### TASK TO CARRY OUT
Select each line in the listing below that contains the word "óleo" and copy those lines out in full.

::: SOURCE DATA

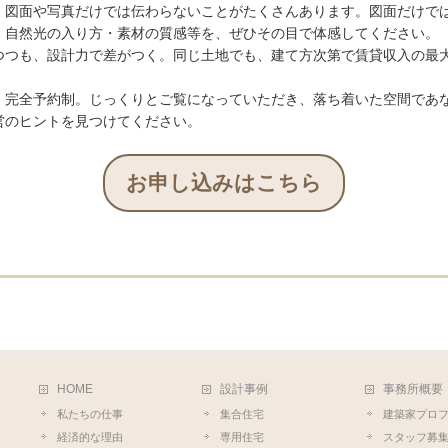
、図面や写真だけでは伝わらないことがたくさんあります。図面だけで
・自然光の入り方・素材の質感等を、ぜひその目で体感してください。
つつも、設計力で差がつく。同じ土地でも、建て方次第で賃貸収入の最
・完全予約制。じっくりとご覧になっていただき、落ち着いた空間であ
営のヒントを見つけてください。
お申し込みはこちら
HOME
設計事例
事務所概要
私たちの仕事
集合住宅
建築家プロ
経済的な理由
専用住宅
スタッフ募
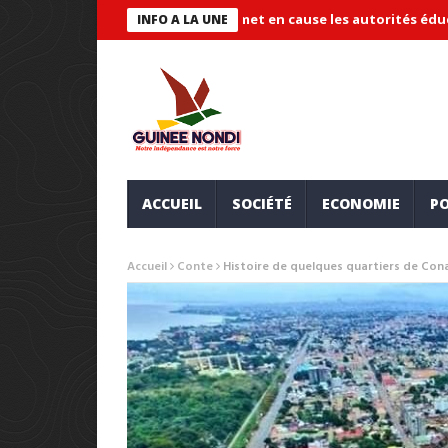
aude « systémique » et met en cause les autorités éducatives
M
INFO A LA UNE
ACCUEIL
SOCIÉTÉ
ECONOMIE
PO
Accueil
Conte
Histoire de quelques quartiers de Conak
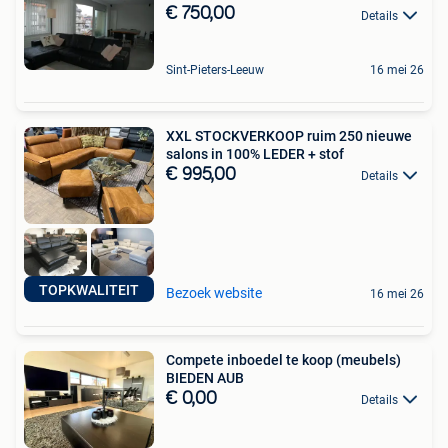
€ 750,00
Details
Sint-Pieters-Leeuw
16 mei 26
XXL STOCKVERKOOP ruim 250 nieuwe
salons in 100% LEDER + stof
€ 995,00
Details
TOPKWALITEIT
Bezoek website
16 mei 26
Compete inboedel te koop (meubels)
BIEDEN AUB
€ 0,00
Details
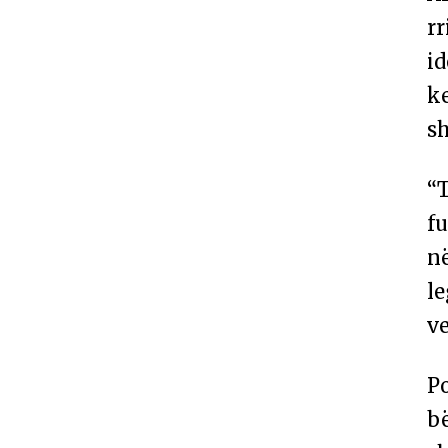
rr
id
k
s
“
fu
n
le
v
Po
bë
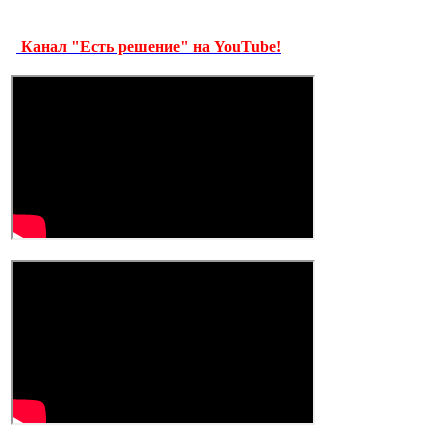
Канал "Есть решение" на YouTube!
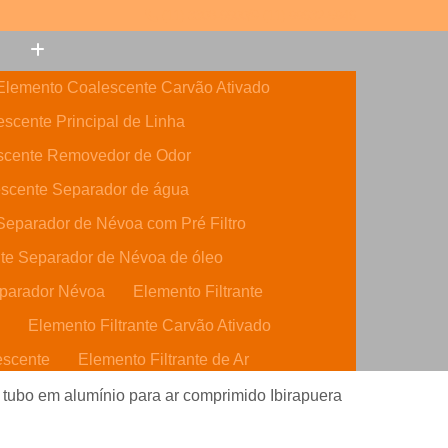
(11) 3308-6600
(11) 99632-5946
Elemento Coalescente Carvão Ativado
scente Principal de Linha
scente Removedor de Odor
scente Separador de água
eparador de Névoa com Pré Filtro
te Separador de Névoa de óleo
parador Névoa
Elemento Filtrante
o
Elemento Filtrante Carvão Ativado
escente
Elemento Filtrante de Ar
o Ativado
Elemento Filtrante de óleo
e tubo em alumínio para ar comprimido Ibirapuera
dráulico
Elemento Filtrante Parker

::::::

### WORKED SOLUTION
te Separador de Névoa de óleo
Elemento Filtrante de óleo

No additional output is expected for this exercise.